The concomitant lower concentrations of vitamins B6, B9 and B12 may cause methylation deficiency in autistic children.

Autism spectrum disorder (ASD) is characterized by severe and persistent difficulties in social communication and social interaction at multiple levels. Recently, metabolic disorders have been associated with most cases of patients with ASD. The aim of this study was to investigate, through a new and more sophisticated mass technique, such as UHPLC-mass spectrometry (Q-exactive analyzer), alteration in metabolisms analyzing ASD children urine samples from children showing simultaneous vitamin B6, B9 and B12 deficiencies. This in order to study how these concurrent deficiencies may influence some phenotypic aspects of autistic disorder. Thus, urinary metabolic patterns specific to ASD were explored at an early age in 60 children with ASD, showing lower three vitamins levels, and 60 corresponding controls (age group 3-8, M: F=42:18). The results showed significant block of cystathionine formation with consequent accumulation of homocysteine.
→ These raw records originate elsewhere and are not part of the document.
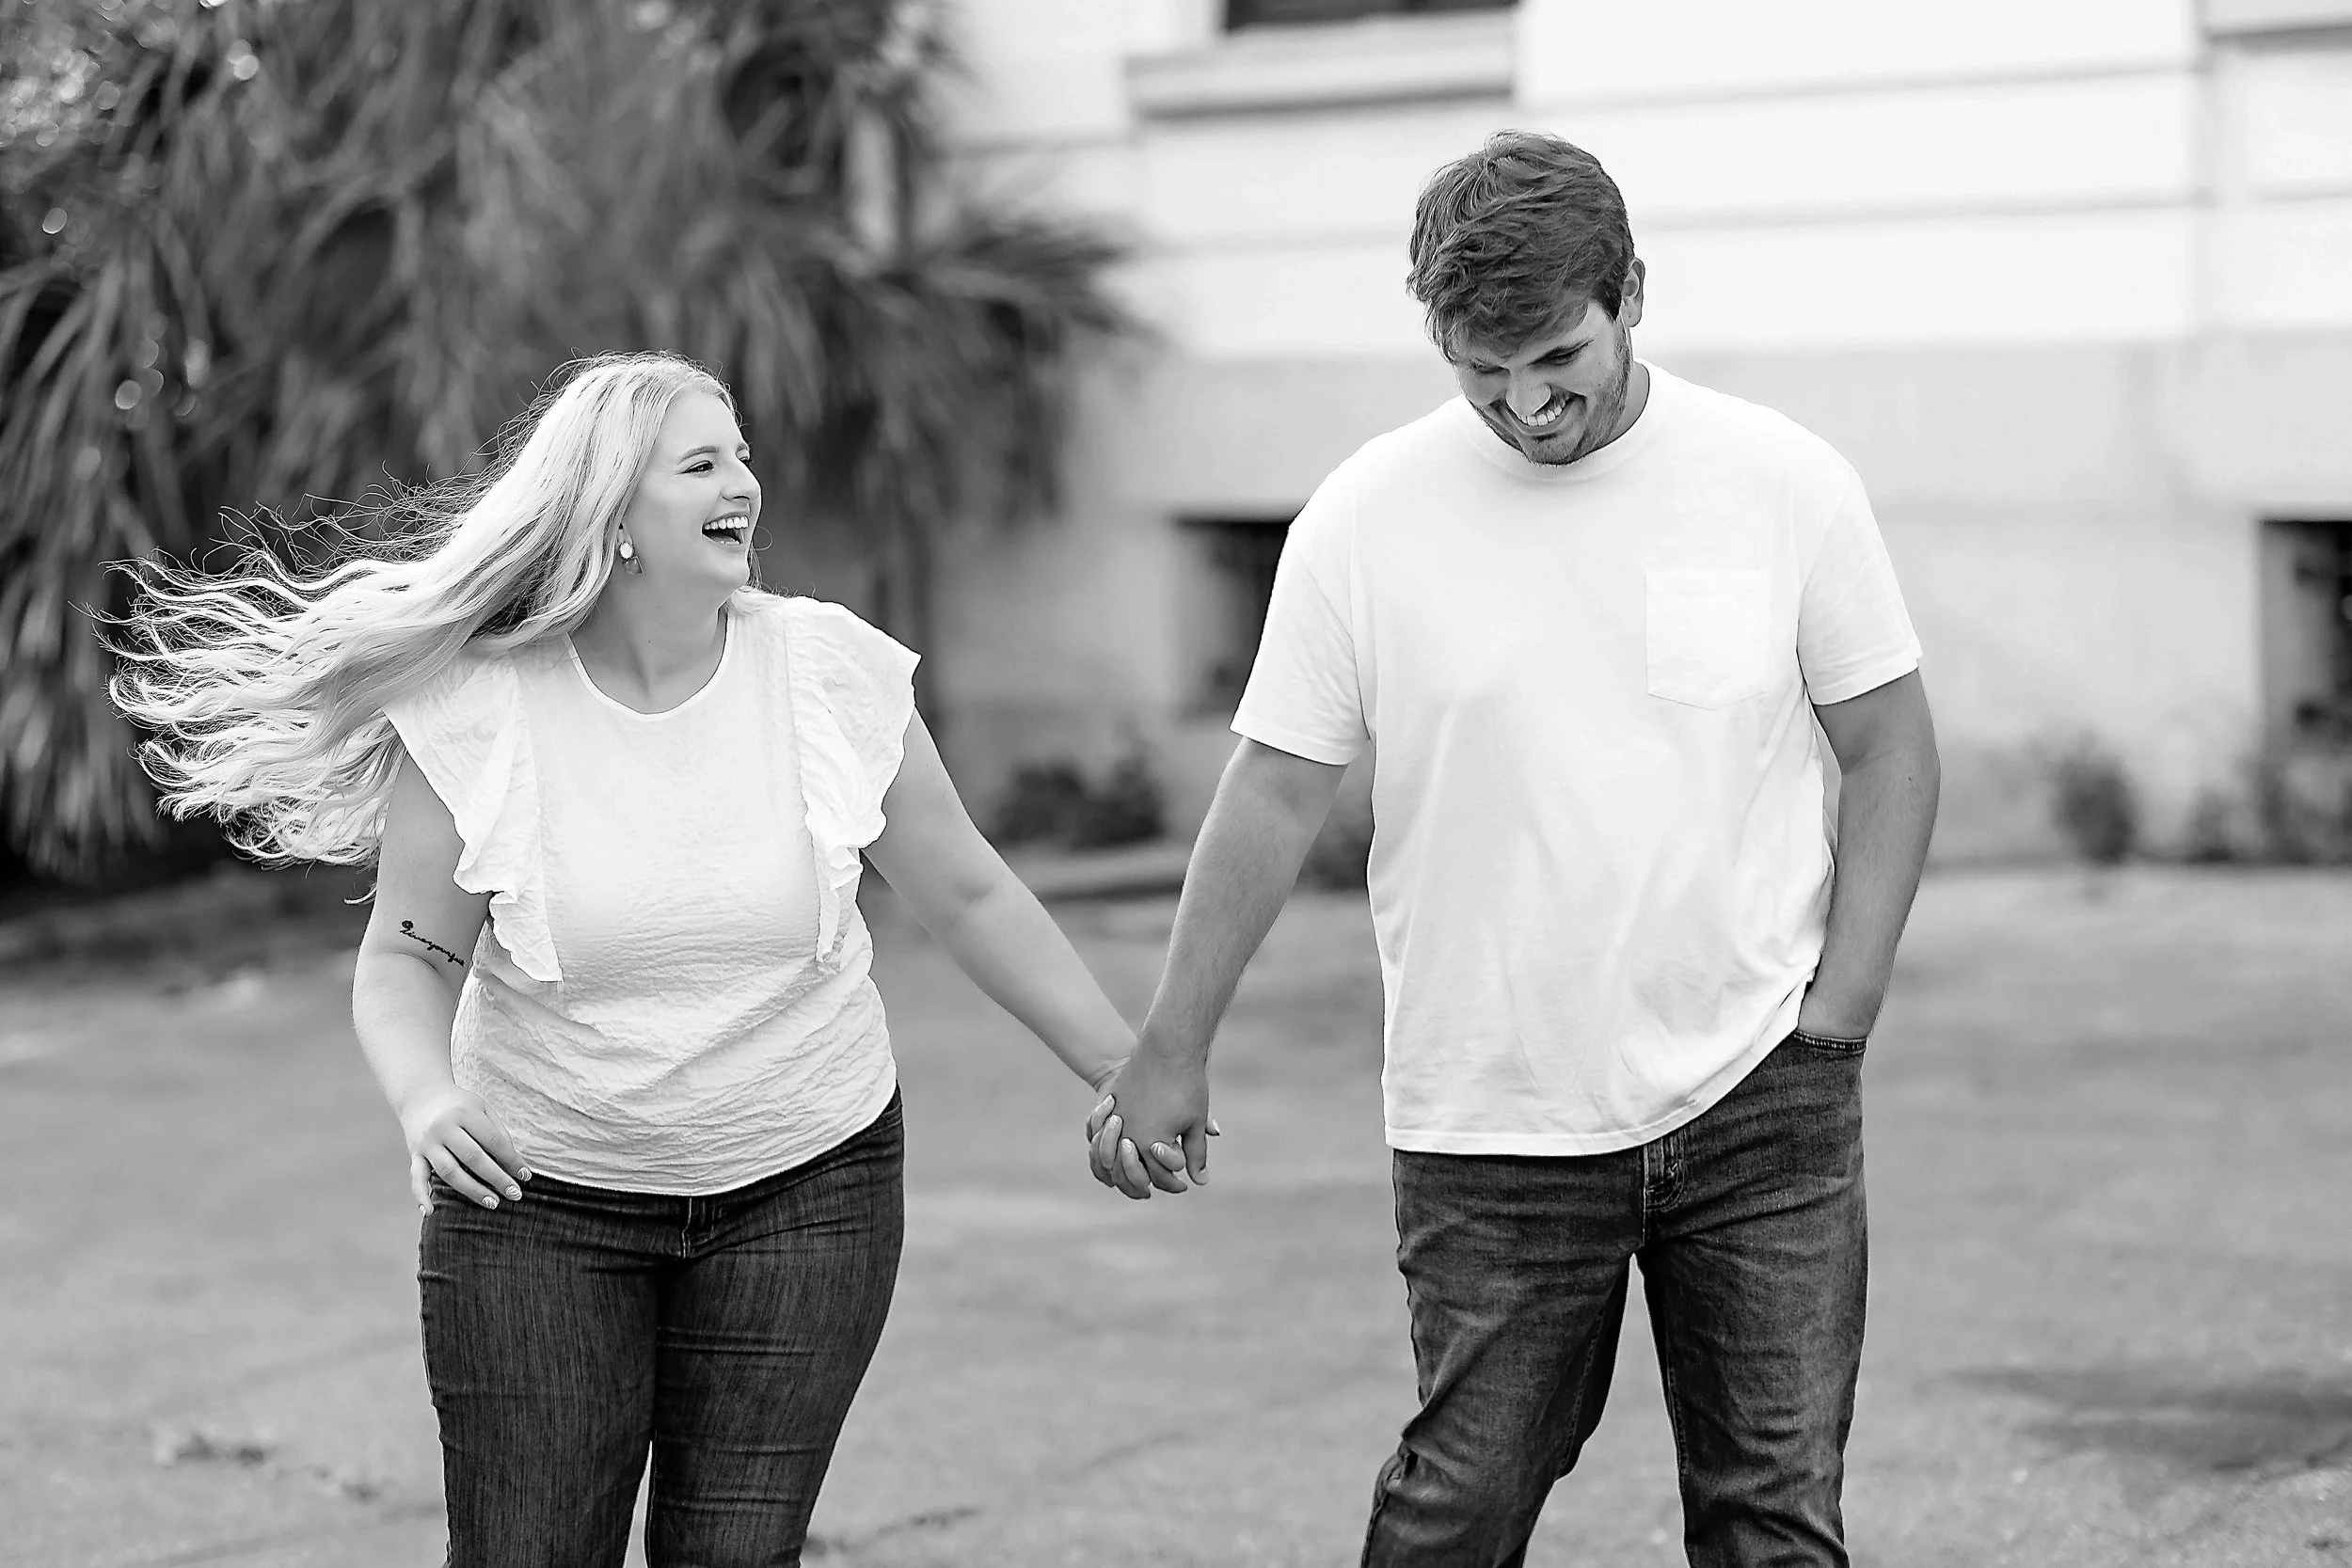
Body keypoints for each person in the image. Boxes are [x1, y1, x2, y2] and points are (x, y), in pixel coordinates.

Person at [113, 352, 1137, 1567]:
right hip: (536, 1207)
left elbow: (967, 889)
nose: (743, 482)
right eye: (702, 461)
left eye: (743, 454)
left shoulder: (829, 668)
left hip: (809, 1188)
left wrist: (1131, 1066)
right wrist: (427, 1099)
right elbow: (408, 956)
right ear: (611, 512)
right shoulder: (478, 704)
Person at [1089, 132, 1941, 1567]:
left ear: (1631, 296)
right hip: (1492, 1111)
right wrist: (1171, 1043)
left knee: (1774, 1516)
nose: (1525, 405)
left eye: (1557, 357)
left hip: (1759, 1096)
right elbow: (1275, 789)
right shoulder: (1370, 512)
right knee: (1460, 1508)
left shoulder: (1782, 482)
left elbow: (1891, 745)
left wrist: (1838, 1012)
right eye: (1481, 372)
A lower glutathione levels (GSH), with reduction of essential intracellular reducing environment required for normal immune function, detoxification capacity and redox-sensitive enzyme activity. Increased concentration of 5-methyltetrahydrofolate, which leads to a lower availability of methyl group and significant decrease in urinary methionine and S-adenosyl-L-methionine (SAM) concentrations, the major methyl donor. The latter justify the well-known reduction in protein and DNA methylation reported in autistic children. As a final consideration, the concomitant deficiencies of all three B vitamins, recorded in a significant number of autistic children, suggests that intestinal dysbiosis in these patients may be the main cause of a reduction in their absorption, in addition to the genetic mutation of a specific gene.